頭發花白的老太太拄着拐杖,看着年輕輕輕的孩子要死,她就心疼得不得了。
“就是啊!有啥想不開的,好好活着不香嗎?”
“我這身體生了重病,還沒想着尋死,她這?”
那人拍了拍大腿接下來的話沒說。
陸知夏這時已經握住了莊然的手,“好了,已經沒事了。”
莊然點頭,然後這才開口跟大家解釋,
“我沒有想不開,至于爲什麽到那裏我也不知道,可能就是因爲我很生氣很生氣,不知不覺自己爬到了那裏。”然後給衆人鞠了一躬,“給你們添麻煩了,對不起!”
立刻有人說,“你不想死,那下次注意點,可别再幹這麽冒事的事,幸好被人看見了,要不然等你回過神的時候,咋上來?”
有人附和說,“就是,一不小心命就沒了,這可是大事啊!”
陸知夏,“謝謝大家的熱心幫忙!”
大家一看小姑娘有人管也就紛紛轉身離開,很快周圍沒什麽人了。
陸知夏拉着莊然去一旁的木頭椅子上坐着,看小姑娘驚魂未定的樣子,
“說吧!到底出了啥事?讓你這個樣子!”
“他結婚了,連孩子都快有了,還騙着我,想讓我在家裏給他伺候父母,憑什麽呀?”莊然憤憤不平,“難道就是因爲我跟他從小定的娃娃親,我這輩子就賣給他家了,他爲啥變了?”
陸知夏聽完她說的話,瞬間就明白怎麽一回事,當時在火車上聊天的時候。
得知莊然是來找娃娃親對象,說是要給他一個驚喜,因爲家裏人同意她在外面工作,她準備出來幹保姆。
然後兩人一起掙錢買房子,有很多設想,她當時覺得這姑娘既有想法又努力。
“你說他憑什麽,因爲我沒文化,他就可以這麽欺騙我?還說得振振有理,說這一切都是爲了我,又不是不要我,他把我當啥?”莊然越說越氣,恨不得現在沖到那人面前揍他一頓。

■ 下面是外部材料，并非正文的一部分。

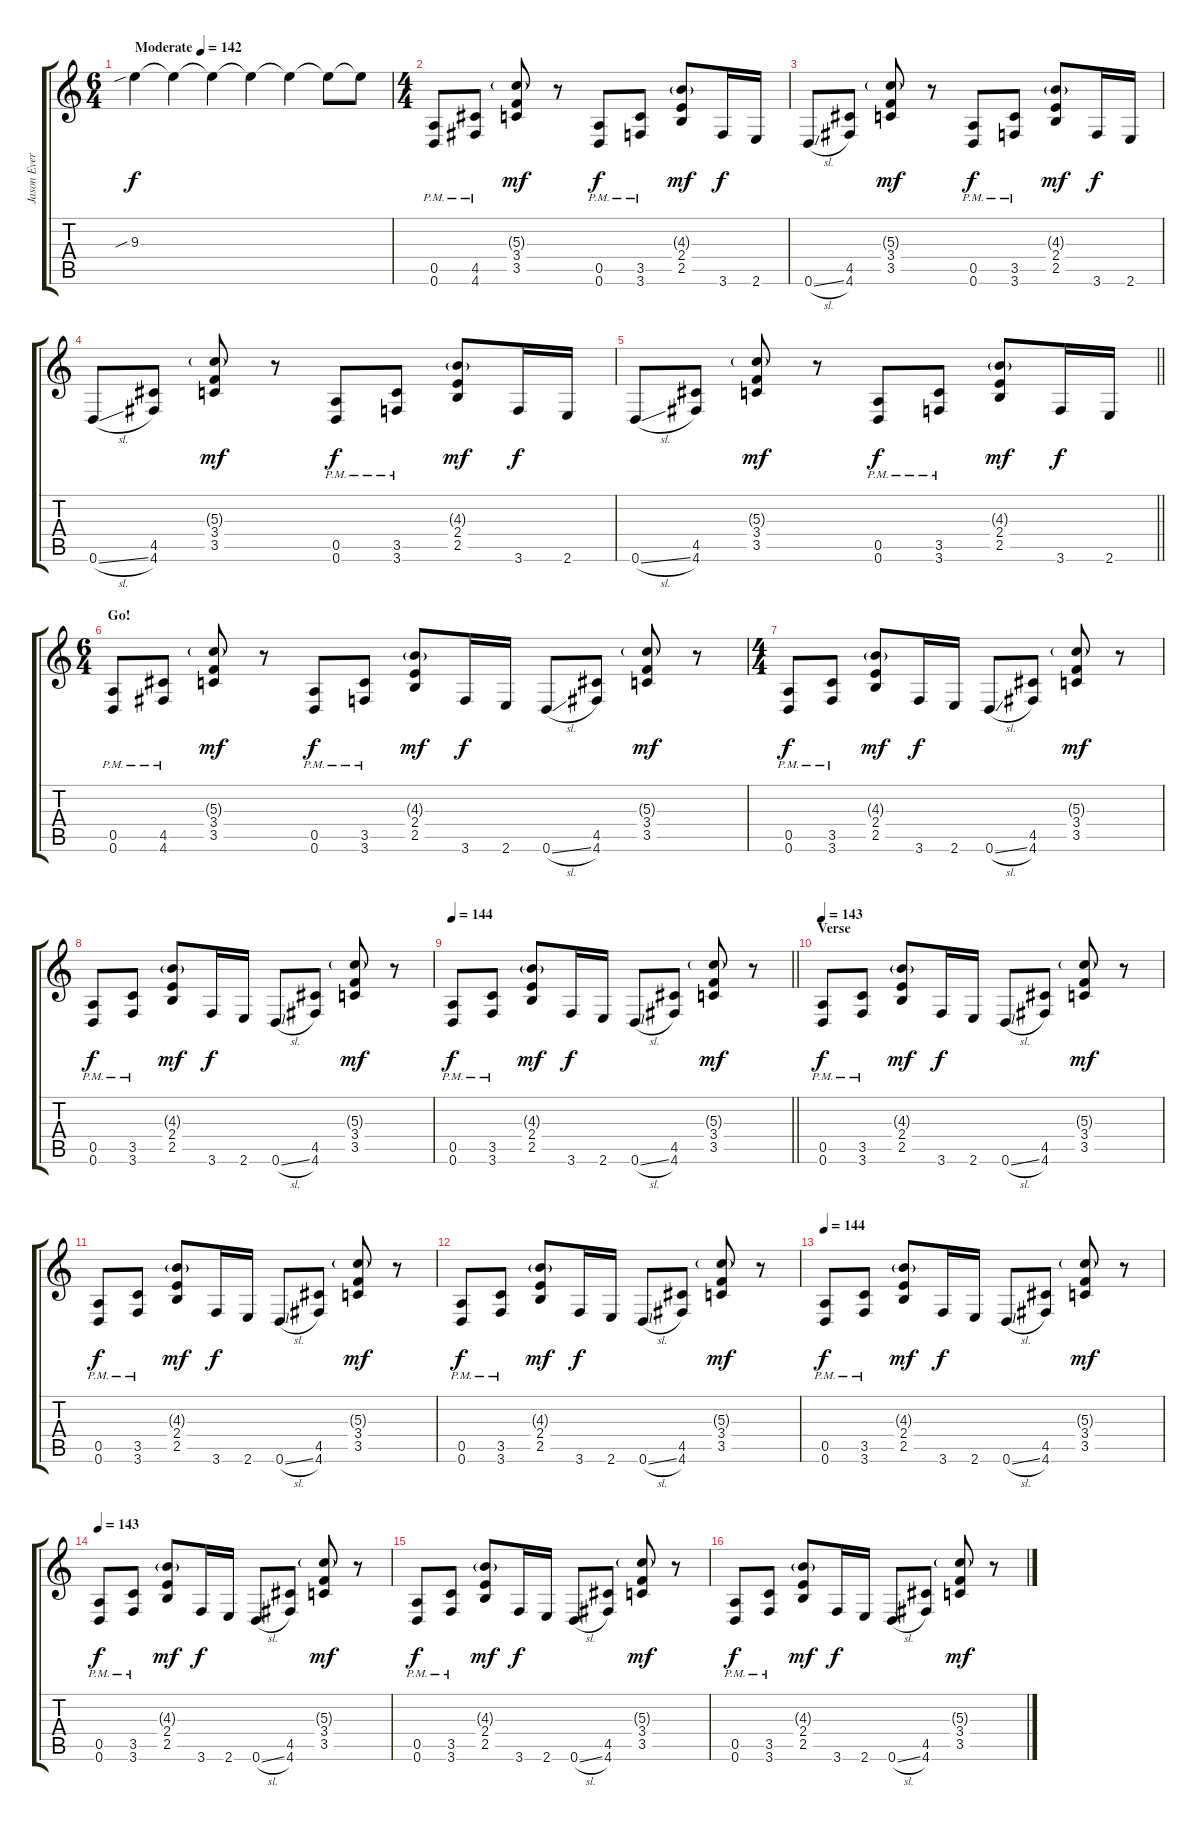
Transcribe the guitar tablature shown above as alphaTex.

\track ("Jason Everman" "Jason Ever") {instrument distortionguitar}
\staff {score tabs}
\tuning (E4 B3 G3 D3 A2 D2) {hide}
\ts (6 4)
\tempo (142 "Moderate")
\clef g2
\ks c
9.3{sib}.4{dy f instrument distortionguitar} 9.3{t}.4 9.3{t}.4 9.3{t}.4 9.3{t}.4 9.3{t}.8 9.3{t}.8 |
\ts (4 4)
(0.5{pm} 0.6{pm}).8 (4.5{pm} 4.6{pm}).8 (5.3{g} 3.4 3.5).8{dy mf} r.8 (0.5{pm} 0.6{pm}).8{dy f} (3.5{pm} 3.6{pm}).8 (4.3{g} 2.4 2.5).8{dy mf} 3.6.16{dy f} 2.6.16 |
0.6{sl}.8 (4.5 4.6).8 (5.3{g} 3.4 3.5).8{dy mf} r.8 (0.5{pm} 0.6{pm}).8{dy f} (3.5{pm} 3.6{pm}).8 (4.3{g} 2.4 2.5).8{dy mf} 3.6.16{dy f} 2.6.16 |
0.6{sl}.8 (4.5 4.6).8 (5.3{g} 3.4 3.5).8{dy mf} r.8 (0.5{pm} 0.6{pm}).8{dy f} (3.5{pm} 3.6{pm}).8 (4.3{g} 2.4 2.5).8{dy mf} 3.6.16{dy f} 2.6.16 |
\barLineRight lightlight
0.6{sl}.8 (4.5 4.6).8 (5.3{g} 3.4 3.5).8{dy mf} r.8 (0.5{pm} 0.6{pm}).8{dy f} (3.5{pm} 3.6{pm}).8 (4.3{g} 2.4 2.5).8{dy mf} 3.6.16{dy f} 2.6.16 |
\ts (6 4)
\section ("" "Go!")
(0.5{pm} 0.6{pm}).8 (4.5{pm} 4.6{pm}).8 (5.3{g} 3.4 3.5).8{dy mf} r.8 (0.5{pm} 0.6{pm}).8{dy f} (3.5{pm} 3.6{pm}).8 (4.3{g} 2.4 2.5).8{dy mf} 3.6.16{dy f} 2.6.16 0.6{sl}.8 (4.5 4.6).8 (5.3{g} 3.4 3.5).8{dy mf} r.8 |
\ts (4 4)
(0.5{pm} 0.6{pm}).8{dy f} (3.5{pm} 3.6{pm}).8 (4.3{g} 2.4 2.5).8{dy mf} 3.6.16{dy f} 2.6.16 0.6{sl}.8 (4.5 4.6).8 (5.3{g} 3.4 3.5).8{dy mf} r.8 |
(0.5{pm} 0.6{pm}).8{dy f} (3.5{pm} 3.6{pm}).8 (4.3{g} 2.4 2.5).8{dy mf} 3.6.16{dy f} 2.6.16 0.6{sl}.8 (4.5 4.6).8 (5.3{g} 3.4 3.5).8{dy mf} r.8 |
\tempo 144
\barLineRight lightlight
(0.5{pm} 0.6{pm}).8{dy f} (3.5{pm} 3.6{pm}).8 (4.3{g} 2.4 2.5).8{dy mf} 3.6.16{dy f} 2.6.16 0.6{sl}.8 (4.5 4.6).8 (5.3{g} 3.4 3.5).8{dy mf} r.8 |
\section ("" "Verse")
\tempo 145
\tempo 143
(0.5{pm} 0.6{pm}).8{dy f} (3.5{pm} 3.6{pm}).8 (4.3{g} 2.4 2.5).8{dy mf} 3.6.16{dy f} 2.6.16 0.6{sl}.8 (4.5 4.6).8 (5.3{g} 3.4 3.5).8{dy mf} r.8 |
(0.5{pm} 0.6{pm}).8{dy f} (3.5{pm} 3.6{pm}).8 (4.3{g} 2.4 2.5).8{dy mf} 3.6.16{dy f} 2.6.16 0.6{sl}.8 (4.5 4.6).8 (5.3{g} 3.4 3.5).8{dy mf} r.8 |
(0.5{pm} 0.6{pm}).8{dy f} (3.5{pm} 3.6{pm}).8 (4.3{g} 2.4 2.5).8{dy mf} 3.6.16{dy f} 2.6.16 0.6{sl}.8 (4.5 4.6).8 (5.3{g} 3.4 3.5).8{dy mf} r.8 |
\tempo 144
(0.5{pm} 0.6{pm}).8{dy f} (3.5{pm} 3.6{pm}).8 (4.3{g} 2.4 2.5).8{dy mf} 3.6.16{dy f} 2.6.16 0.6{sl}.8 (4.5 4.6).8 (5.3{g} 3.4 3.5).8{dy mf} r.8 |
\tempo 143
(0.5{pm} 0.6{pm}).8{dy f} (3.5{pm} 3.6{pm}).8 (4.3{g} 2.4 2.5).8{dy mf} 3.6.16{dy f} 2.6.16 0.6{sl}.8 (4.5 4.6).8 (5.3{g} 3.4 3.5).8{dy mf} r.8 |
(0.5{pm} 0.6{pm}).8{dy f} (3.5{pm} 3.6{pm}).8 (4.3{g} 2.4 2.5).8{dy mf} 3.6.16{dy f} 2.6.16 0.6{sl}.8 (4.5 4.6).8 (5.3{g} 3.4 3.5).8{dy mf} r.8 |
(0.5{pm} 0.6{pm}).8{dy f} (3.5{pm} 3.6{pm}).8 (4.3{g} 2.4 2.5).8{dy mf} 3.6.16{dy f} 2.6.16 0.6{sl}.8 (4.5 4.6).8 (5.3{g} 3.4 3.5).8{dy mf} r.8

陸知夏,“你既然知道怎麽一回事,那接下來怎麽辦?回農村?”
莊然環顧了一下四周,然後眼神堅定的說,“我不走,我就要留在這裏,因爲這裏太好了,到處都是高樓大廈,我相信憑我的努力肯定能掙到錢!到時候把我父母接到這裏生活,給他們買房子,給他們錢花!”
陸知夏拍了拍她手,“那就按照你想的做。”
莊然想到自己現在的處境,兜裏連個三瓜兩棗都沒有,當時出來的時候媽媽要給她錢被她信誓旦旦地婉拒了,現在恨不得時光倒流給自己一巴掌,
“可是我接下來連落腳的地方都沒有,這可咋整。”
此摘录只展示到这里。